The owner of Center Parcs is said to be rushing to complete a sale after it was revealed the UK holiday resorts chain had passed the deadline for its final bid without any formal offers being made.
The Financial Times reported three remaining bidders, private equity groups Antin Infrastructure Partners and KSL Capital Partners (who bought the parent company of Pig hotels in April 2022) and Singaporean sovereign wealth fund GIC, did not make formal offers, despite being expected to have submitted second-round bids by the end of last month.
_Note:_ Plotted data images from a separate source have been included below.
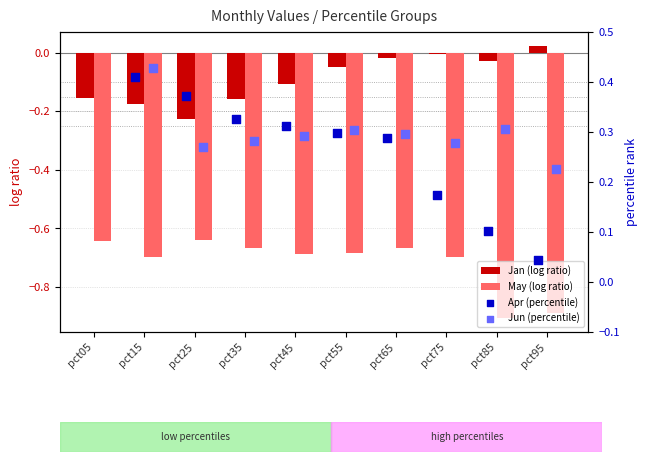

Which series reaches the maximum Y coordinate?

Jun (percentile)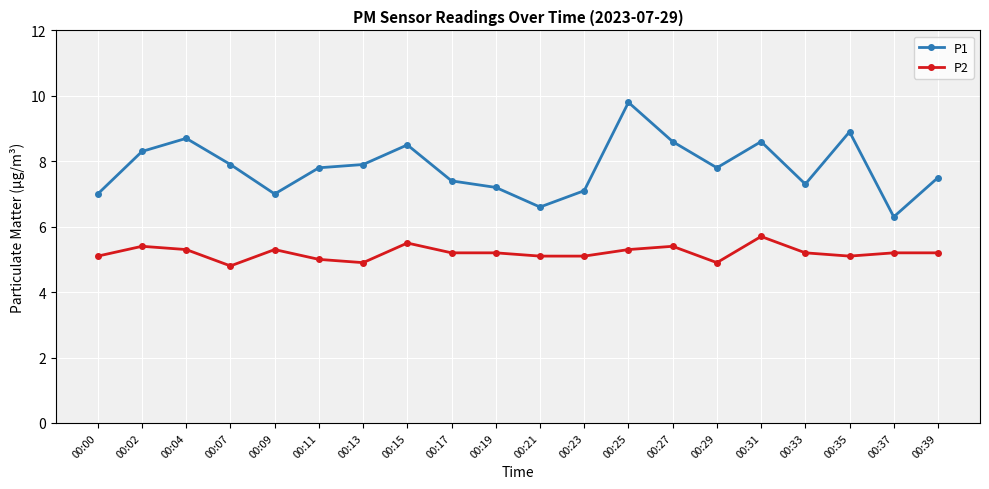

In P1, how many points are higher than both neighbors (excluding endpoints)?

5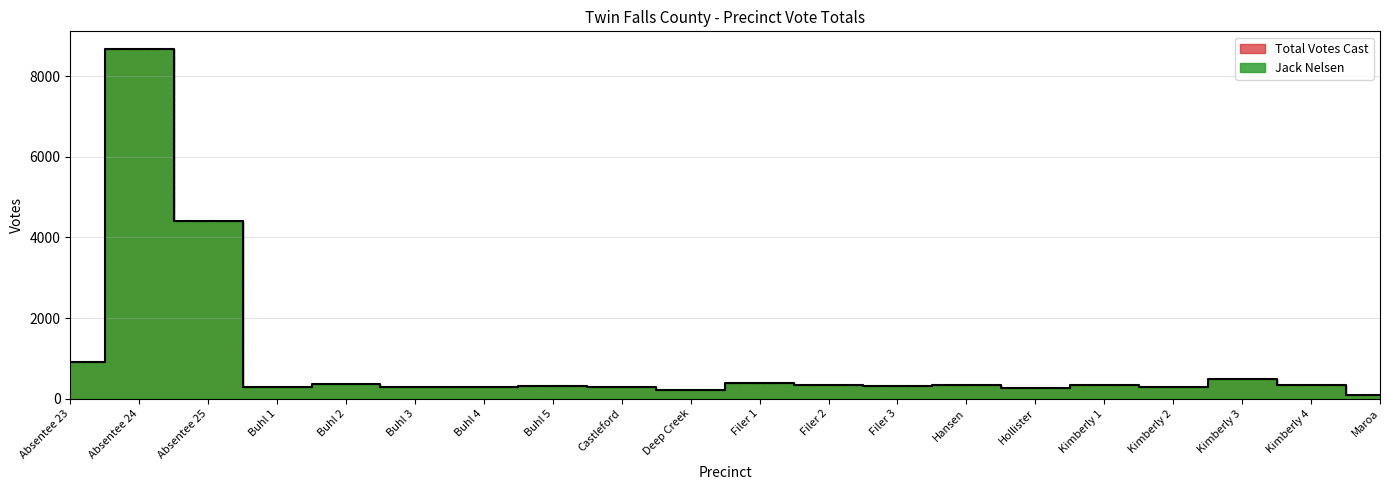

Rank the categories by Total Votes Cast value from highest to lowest.

Absentee 24, Absentee 25, Absentee 23, Kimberly 3, Filer 1, Buhl 2, Hansen, Kimberly 4, Filer 2, Kimberly 1, Buhl 5, Filer 3, Buhl 3, Castleford, Buhl 1, Kimberly 2, Buhl 4, Hollister, Deep Creek, Maroa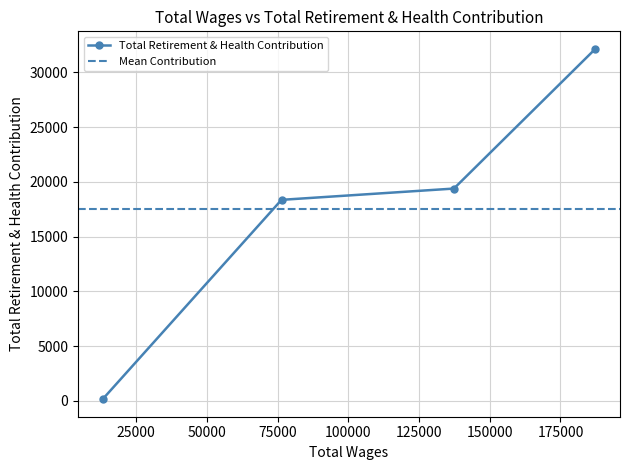

At which category does the chart reach its minimum across all series?

13118.0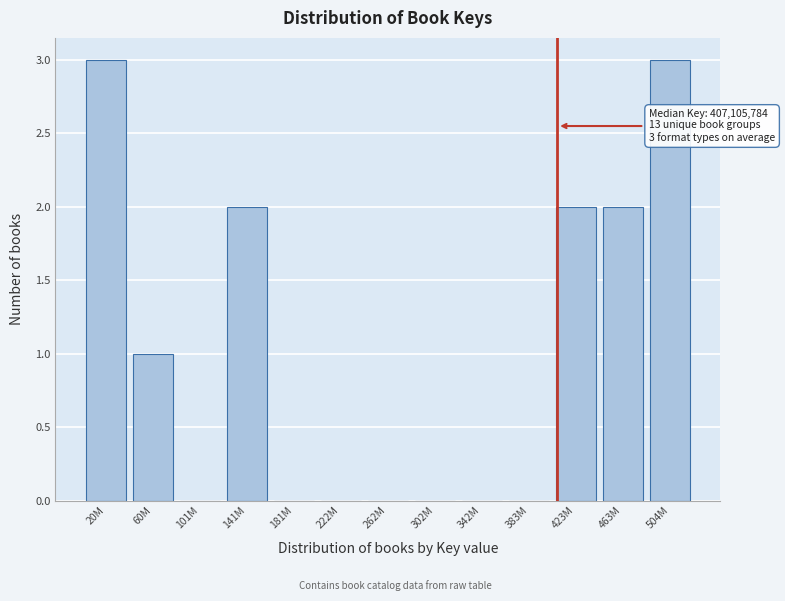

Reading right to left, what are all the values shown in this chart?

504M=3	463M=2	423M=2	383M=0	342M=0	302M=0	262M=0	222M=0	181M=0	141M=2	101M=0	60M=1	20M=3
The paper added advisers to Brookfield, the Canadian private equity group that put the resort up for sale with a price tag of almost £5b this May, are in the process of building a consortium of bidders to spread the cost of the deal, dubbed ‘Project Redwood’.
Brookfield first bought the business in 2015 from US private equity firm Blackstone for £2.4b.
It comes after Center Parcs announced it continues to search for a suitable site for a holiday village in the south-east of England last month, despite previous plans being scrapped.
The holiday parks also reported a record year of trading, with revenue up 18% over the 12 months to 20 April 2023.
Center Parcs was founded in 1968 in the Netherlands and runs five UK sites: Whinfell Forest in the Lake District, Sherwood Forest in Nottinghamshire, Longleat Forest in Wiltshire, Elveden Forest in Suffolk, and Woburn Forest in Bedfordshire. It also has a resort near Ballymahon in Ireland.
Brookfield has been contacted for comment.